No obvious structures in those lumps, I accept - I confess myself stumped, but will just ask a few more questions:
(1) What is their rough size?
(2) Did the acid alone give a much less intense and/or less orange flame colour than the acid which had dissolved the deposit?
(3) Is the boat moored in ‘full strength’ seawater, or is it heavily diluted with fresh water?
(4) When the boat dries, are the areas of the deposits in mud, or just dry?
The accretions vary in size on the rudder but for scale in those photographs the background is standard A4 paper with feint lines so perhaps 8mm per line space.
I could not discern any appreciable colour difference between acid alone and solution.
The boat is moored in St Helier old harbour on the mud, floating for about 5 hours per tide.
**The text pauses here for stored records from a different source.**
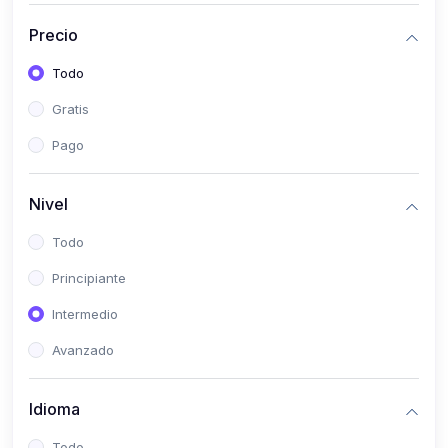
(0)
Bioestadística
Precio
(0)
Inglés I
Todo
(0)
Inglés II
Gratis
(0)
Fisiología I
Pago
(0)
Fisiología II
(0)
Microbiología I
Nivel
(0)
Microbiología II
Todo
(0)
Bioquímica I
Principiante
(0)
Bioquímica II
Intermedio
(0)
Genética
Avanzado
(0)
Parasitología
Idioma
(0)
Psicología Médica
(0)
Patología
Todo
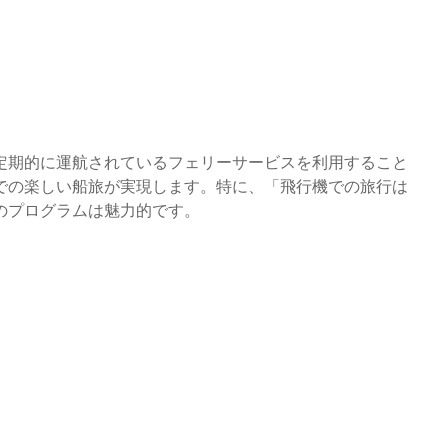
定期的に運航されているフェリーサービスを利用すること
での楽しい船旅が実現します。特に、「飛行機での旅行は
のプログラムは魅力的です。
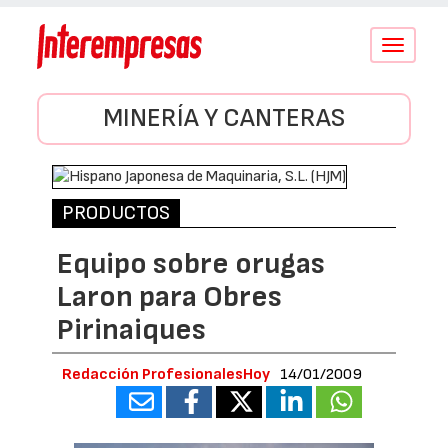
Conmutar
navegació
MINERÍA Y CANTERAS
PRODUCTOS
Equipo sobre orugas
Laron para Obres
Pirinaiques
Redacción ProfesionalesHoy
14/01/2009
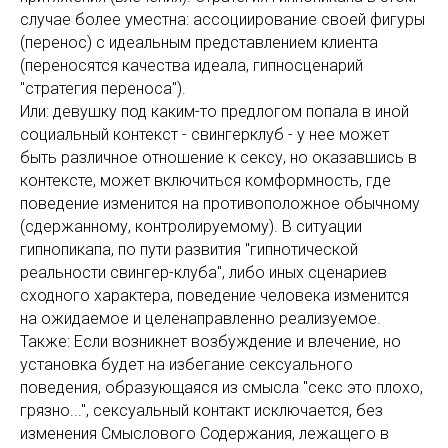
случае более уместна: ассоциирование своей фигуры
(перенос) с идеальным представлением клиента
(переносятся качества идеала, гипносценарий
"стратегия переноса").
Или: девушку под каким-то предлогом попала в иной
социальный контекст - свингерклуб - у нее может
быть различное отношение к сексу, но оказавшись в
контексте, может включиться комформность, где
поведение изменится на противоположное обычному
(сдержанному, контролируемому). В ситуации
гипнопикапа, по пути развития "гипнотической
реальности свингер-клуба", либо иных сценариев
сходного характера, поведение человека изменится
на ожидаемое и целенаправленно реализуемое.
Также: Если возникнет возбуждение и влечение, но
установка будет на избегание сексуального
поведения, образующаяся из смысла "секс это плохо,
грязно...", сексуальный контакт исключается, без
изменения Смыслового Содержания, лежащего в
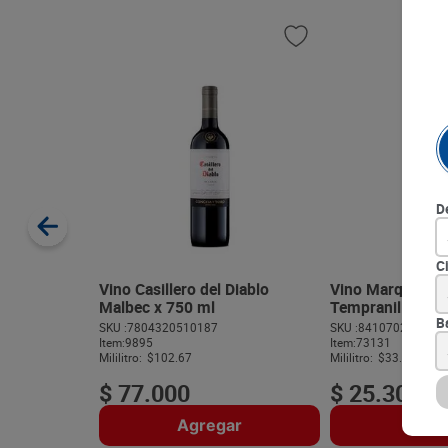
D
C
Vino Casillero del Diablo
Vino Marqués de
Malbec x 750 ml
Tempranillo x 7
B
SKU :
7804320510187
SKU :
841070204488
Item
:
9895
Item
:
73131
Mililitro:
$102.67
Mililitro:
$33.73
$
77
.
000
$
25
.
300
Agregar
Agre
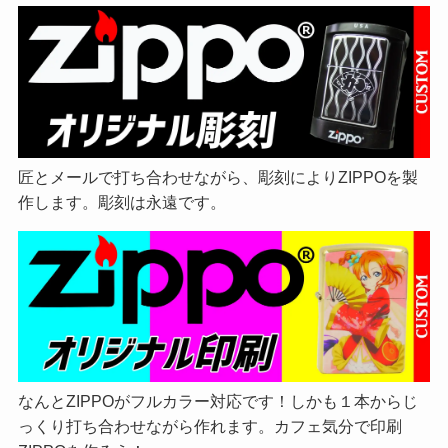
匠とメールで打ち合わせながら、彫刻によりZIPPOを製
作します。彫刻は永遠です。
なんとZIPPOがフルカラー対応です！しかも１本からじ
っくり打ち合わせながら作れます。カフェ気分で印刷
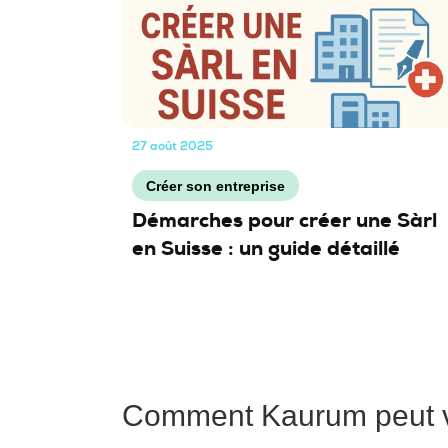
27 août 2025
Créer son entreprise
Démarches pour créer une Sàrl
en Suisse : un guide détaillé
Comment Kaurum peut v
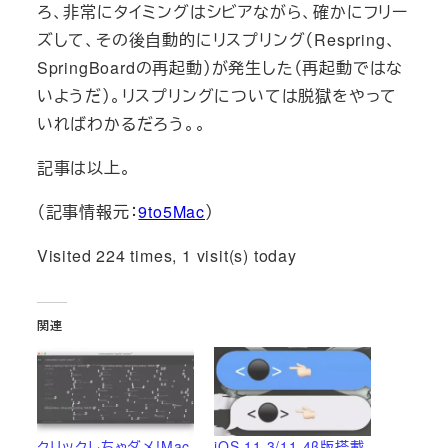
ろ、非常にタイミングはシビアながら、確かにフリー
ズして、その後自動的にリスプリング（Respring、
SpringBoardの再起動）が発生した（再起動ではな
いようだ）。リスプリングについては脱獄をやって
いればわかるだろう。。
記事は以上。
（記事情報元：
9to5Mac
）
Visited 224 times, 1 visit(s) today
関連
クリックしちゃダメ!Mac
iOS 11.3/11.4β版搭載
Full strength seawater but obviously the likelihood of contaminants in the mud from surface water run-off from adjacents roads and the like. This is not the first year it has happened.
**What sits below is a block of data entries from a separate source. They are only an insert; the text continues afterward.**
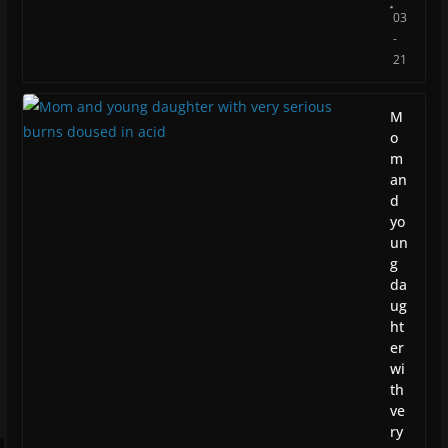
03
-
21
M
o
m
an
d
yo
un
g
da
ug
ht
er
wi
th
ve
ry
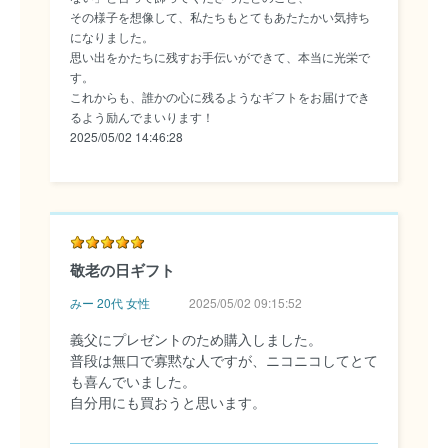
その様子を想像して、私たちもとてもあたたかい気持ち
になりました。
思い出をかたちに残すお手伝いができて、本当に光栄で
す。
これからも、誰かの心に残るようなギフトをお届けでき
るよう励んでまいります！
2025/05/02 14:46:28
敬老の日ギフト
みー 20代 女性
2025/05/02 09:15:52
義父にプレゼントのため購入しました。
普段は無口で寡黙な人ですが、ニコニコしてとて
も喜んでいました。
自分用にも買おうと思います。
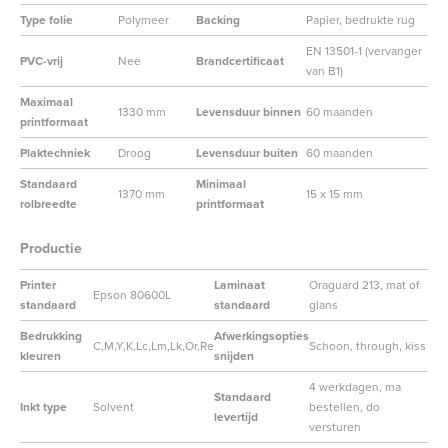
Type folie
Polymeer
Backing
Papier, bedrukte rug
EN 13501-1 (vervanger
PVC-vrij
Nee
Brandcertificaat
van B1)
Maximaal
1330 mm
Levensduur binnen
60 maanden
printformaat
Plaktechniek
Droog
Levensduur buiten
60 maanden
Standaard
Minimaal
1370 mm
15 x 15 mm
rolbreedte
printformaat
Productie
Printer
Laminaat
Oraguard 213, mat of
Epson 80600L
standaard
standaard
glans
Bedrukking
Afwerkingsopties
C,M,Y,K,Lc,Lm,Lk,Or,Re
Schoon, through, kiss
kleuren
snijden
4 werkdagen, ma
Standaard
Inkt type
Solvent
bestellen, do
levertijd
versturen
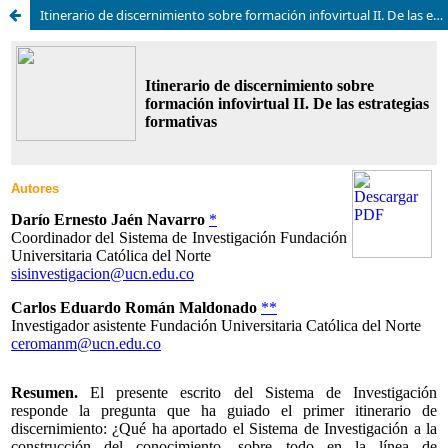
Itinerario de discernimiento sobre formación infovirtual II. De las estrategias formativas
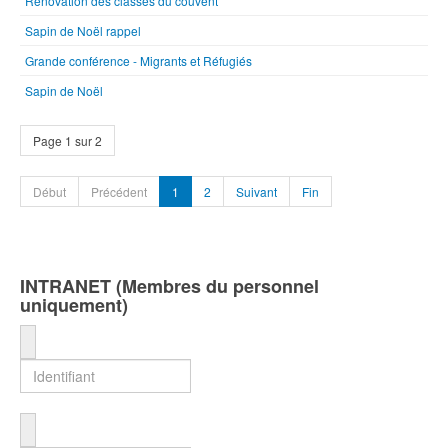
Rénovation des classes du couvent
Sapin de Noël rappel
Grande conférence - Migrants et Réfugiés
Sapin de Noël
Page 1 sur 2
Début
Précédent
1
2
Suivant
Fin
INTRANET (Membres du personnel
uniquement)
Identifiant
Mot de passe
The depsoits are above the mud when the boat is dry.
Thanks. That being so, as I explained before we cannot rule out that any colour in the flame came from (say) calcium in the acid, and not from the deposit. So given the fizzing but no H2S odour, it could perhaps be calcium carbonate, or perhaps a zinc carbonate or hydroxy-carbonate.
Do any boats on adjacent moorings get similar deposits – and if so, what are their rudder materials?
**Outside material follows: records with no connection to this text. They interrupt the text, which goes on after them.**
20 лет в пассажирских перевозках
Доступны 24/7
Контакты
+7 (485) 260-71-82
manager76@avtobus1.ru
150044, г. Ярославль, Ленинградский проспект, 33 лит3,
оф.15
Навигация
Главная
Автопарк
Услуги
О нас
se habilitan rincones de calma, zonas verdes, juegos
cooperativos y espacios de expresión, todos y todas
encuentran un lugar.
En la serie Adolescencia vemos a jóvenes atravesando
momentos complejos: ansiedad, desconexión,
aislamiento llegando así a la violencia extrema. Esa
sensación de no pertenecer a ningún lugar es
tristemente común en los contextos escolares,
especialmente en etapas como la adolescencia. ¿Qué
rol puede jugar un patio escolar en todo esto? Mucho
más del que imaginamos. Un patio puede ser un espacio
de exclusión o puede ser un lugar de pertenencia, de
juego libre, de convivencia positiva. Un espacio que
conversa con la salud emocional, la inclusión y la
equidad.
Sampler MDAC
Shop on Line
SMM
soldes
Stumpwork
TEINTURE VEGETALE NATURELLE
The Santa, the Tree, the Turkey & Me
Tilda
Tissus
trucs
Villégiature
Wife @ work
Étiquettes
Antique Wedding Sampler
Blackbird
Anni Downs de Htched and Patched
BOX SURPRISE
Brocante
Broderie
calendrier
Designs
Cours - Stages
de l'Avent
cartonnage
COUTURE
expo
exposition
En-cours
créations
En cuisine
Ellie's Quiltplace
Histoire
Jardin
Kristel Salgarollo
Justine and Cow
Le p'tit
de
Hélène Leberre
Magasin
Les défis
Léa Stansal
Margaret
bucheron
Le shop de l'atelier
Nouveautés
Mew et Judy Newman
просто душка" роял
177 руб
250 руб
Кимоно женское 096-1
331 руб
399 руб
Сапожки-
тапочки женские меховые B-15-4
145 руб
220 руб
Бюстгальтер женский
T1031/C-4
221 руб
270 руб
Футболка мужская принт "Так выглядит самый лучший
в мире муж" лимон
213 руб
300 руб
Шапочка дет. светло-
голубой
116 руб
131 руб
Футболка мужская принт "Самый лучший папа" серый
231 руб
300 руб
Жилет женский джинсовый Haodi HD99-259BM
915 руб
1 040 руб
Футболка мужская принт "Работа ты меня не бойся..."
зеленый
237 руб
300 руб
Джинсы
Well, I've been practising my flame tests and can fairly confidently say that the acid alone gives a very faint yellow flame whereas the deposit in solution is much more pronounced. Photos below show the two tests. I've yet to inspect my neighbour's rudders.
That difference looks pretty convincing - though to 'make assurance double sure' I'd dissolve a similarly sized bit of a shell just to confirm the colour you get from calcium under the particular conditions of your flame test.